Si la Constitución asigna a las ramas y órganos del poder público determinadas funciones -para lo cual les confiere atribuciones y cierto margen de poder-, no lo hace con el superficial propósito de adornar el texto, pues ello de nada serviría, sino para que esas funciones sean ejercidas con miras al logro de los objetivos institucionales. Cuando, requiriéndose, aquéllas no se desempeñan en las oportunidades y con los efectos que la Constitución establece, los funcionarios a quienes han sido confiadas demuestran su ineptitud y frustran el cometido querido por el Constituyente.
Eso es mucho más evidente cuando se trata de funciones de control, bien sea jurídico o político, ya que, al no operar los mecanismos estatuidos, las responsabilidades no son asumidas, lo que perjudica a la colectividad, sienta precedentes negativos y estimula futuras modalidades de transgresión del ordenamiento jurídico.
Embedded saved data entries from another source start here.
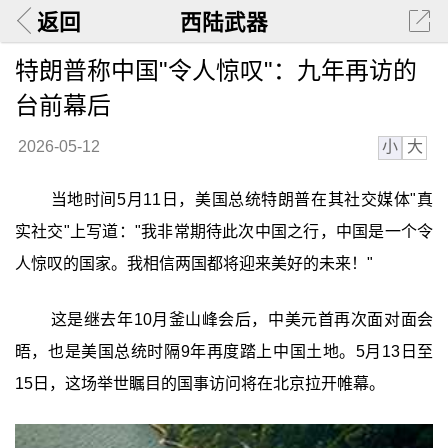
返回
西陆武器
特朗普称中国"令人惊叹"：九年再访的
台前幕后
小
大
2026-05-12
当地时间5月11日，美国总统特朗普在其社交媒体"真
实社交"上写道："我非常期待此次中国之行，中国是一个令
人惊叹的国家。我相信两国都将迎来美好的未来！"
这是继去年10月釜山峰会后，中美元首再次面对面会
晤，也是美国总统时隔9年再度踏上中国土地。5月13日至
15日，这场举世瞩目的国事访问将在北京拉开帷幕。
Como sabemos, al Congreso de la República la Constitución de 1991 -artículo 114- le señala tres funciones esenciales: reformar la Constitución, expedir las leyes y ejercer el control político sobre el Gobierno y la administración. Será el propio Congreso el que resuelva, con la independencia que debería caracterizarlo, si debe aprobar o no un acto legislativo reformatorio de la Carta o una ley de la República. Sus integrantes no están obligados a votar en sentido favorable o desfavorable sobre los distintos proyectos presentados. Previo debate, en las diferentes instancias legislativas, cada uno -mediante su voto- verá si aprueba o niega las iniciativas, o si lo hace respecto a las modificaciones propuestas, teniendo en cuenta -eso sí- el régimen de impedimentos y conflictos de intereses en que puedan hallarse incursos. Lo que no pueden hacer es optar por el permanente ausentismo para evadir su participación o para descompletar o desbaratar el quórum o las mayorías. Hallándose presentes en la respectiva sesión -hoy, inclusive, de manera virtual- deben consignar su voto.
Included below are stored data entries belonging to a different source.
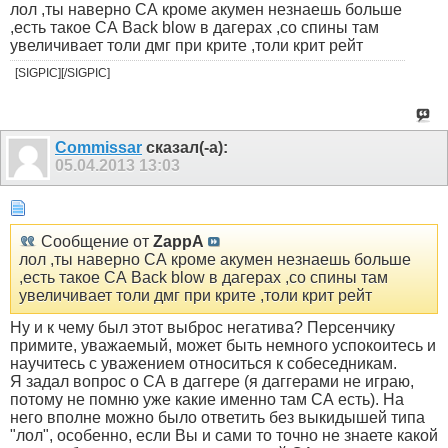
лол ,ты наверно СА кроме акумен незнаешь больше
,есть такое СА Back blow в дагерах ,со спины там
увеличивает толи дмг при крите ,толи крит рейт
[SIGPIC][/SIGPIC]
Commissar
сказал(-а):
05.04.2013
13:03
Сообщение от
ZappA
лол ,ты наверно СА кроме акумен незнаешь больше
,есть такое СА Back blow в дагерах ,со спины там
увеличивает толи дмг при крите ,толи крит рейт
Ну и к чему был этот выброс негатива? Персенчику
примите, уважаемый, может быть немного успокоитесь и
научитесь с уважением относиться к собеседникам.
Я задал вопрос о СА в даггере (я даггерами не играю,
потому не помню уже какие именно там СА есть). На
него вполне можно было ответить без выкидышей типа
"лол", особенно, если Вы и сами то точно не знаете какой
En cuanto al control político, resulta trascendental, y por eso la Constitución dedica varias normas a asegurar que tenga lugar, mediante debates, citaciones y requerimientos a los funcionarios, emplazamientos a personas naturales o jurídicas, examen de conveniencia y oportunidad de decretos legislativos en estados de excepción, solicitudes de pérdida de investidura, entre otros varios instrumentos.
Por todo lo cual, el artículo 123-4 de la Ley 5 de 1992 -Reglamento del Congreso- ordena que, en toda votación, el número de votos sea “igual al número de congresistas presentes en la respectiva corporación al momento de votar, con derecho a votar”. Agrega que, “si el resultado no coincide, la elección se anula por el presidente y se ordena su repetición”.
Y el artículo 183 de la Constitución enuncia como causal de pérdida de investidura la inasistencia, en un mismo período de sesiones, a seis reuniones plenarias en las que se voten proyectos de acto legislativo, de ley o mociones de censura. Una interpretación sistemática permite afirmar que, si se asiste y no se vota -estando habilitado para hacerlo-, se está incurriendo en falta.
Por eso, resulta irregular y en verdad deplorable que muchos de los actuales congresistas sigan eludiendo sus funciones, tanto en materia legislativa como las de control político. Como acaba de ocurrir.